The British company owners met regularly with Campbell, the United Kingdom’s ambassador to Costa Rica, to talk over meals of English sausage or Costa Rican gallo pinto.
A little more than six months after the breakfast get-togethers started, the group turned out one of its original goals. On Thursday, U.K. business owners and Tico leaders joined the embassy in inaugurating the United Kingdom-Costa Rica Chamber of Commerce.
“I think this is pretty spectacular progress in terms of the initial discussions that we had with the companies to actually be in a position that we can launch the chamber, and sign the documents,” Campbell said during an interview with The Tico Times on Tuesday.
The 15 founding businesses include British Motors, Volcafé, British American Tobacco Company, security company GS4 and the Poás Volcano Lodge. Membership will be available to anyone interested in business matters between the two countries.
The chamber gives British industry leaders a unified voice for business matters in the country when they lobby government ministries in Costa Rica or back home.
Kenneth Waugh, director of Volcafé, the coffee division of London-based ED&F Man, said interest in forming a chamber has ebbed and flowed throughout the years. An influx of U.K. businesses in recent years made the initiative a popular idea again. The meetings at the ambassador’s residence solidified that proposal.
“We were understanding that we all have the same problems, we all have the same goals,” said Waugh, whose company ships a third of Costa Rica’s coffee exports. “And we were discussing what is the best way to go forward and find a solution for them.”
The chamber’s key points of emphasis will be on protecting investment for British businesses in Costa Rica and making it easy for U.K. citizens to start up an enterprise here. Other significant issues include bilateral agreements, taxes and representing local interests in multinational companies.
Organization leaders see ample benefits for Costa Ricans. Campbell cited the U.K.’s expertise in the creative sector, environmental sector and in education as areas British businesses can aid Costa Rican institutions. The U.K. is an industry leader in low-carbon products and in reducing carbon footprints. The country also can help outmoded classrooms in Costa Rica take on new technology and courses.
In the creative division, Campbell referenced Vitec, a video company with a main plant in Costa Rica, which recently announced plans to double its manufacturing capacity in the country.

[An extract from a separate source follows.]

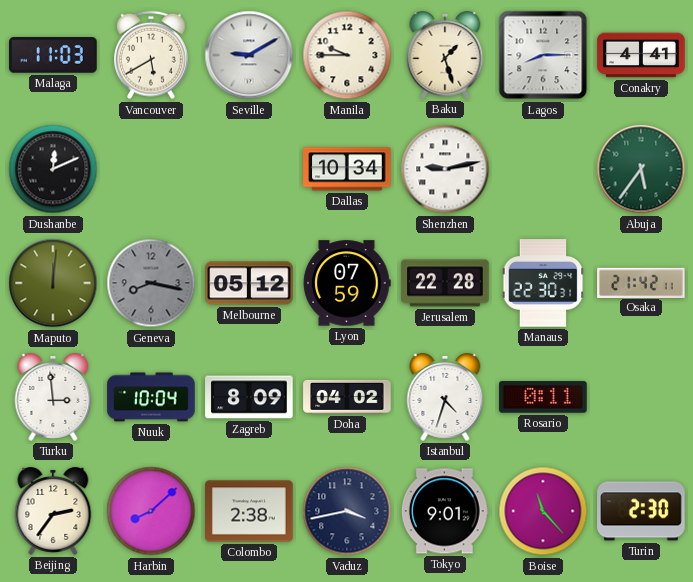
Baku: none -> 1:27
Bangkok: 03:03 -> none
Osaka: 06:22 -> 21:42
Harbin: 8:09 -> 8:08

Luisa Pastor, director of U.K. Trade and Investment, said Vitec builds state-of-the-art equipment for clients like Hollywood producers and National Geographic documentary filmmakers. Teaching the Costa Rican workforce how to build cutting-edge technology can have far-reaching effects in the country’s own growing audiovisual and film industry.
“[Vitec] has machines nobody else has in this country,” Pastor said. “So they need to start by showing Costa Ricans how to use those machines.”
The announcement of the chamber coincides with a greater push to strengthen relations between the U.K. and Latin America. British minister of state at the Foreign Office, Jeremy Browne, visited Costa Rica for the first time last October during a goodwill tour of Latin America (TT, Oct. 28).
In addition, Campbell said more foreign-run businesses seem to be looking for more alliances and coherency in the Costa Rican business world. She mentioned that earlier this year the Dominican Republic formed its own business chamber. A short while later the U.K. accomplished a similar achievement.
“There’s clearly a sense of moment here in Costa Rica that companies want to group together, want to form chambers,” Campbell said. “They see that there are opportunities here, but [they] want to work as a collective.”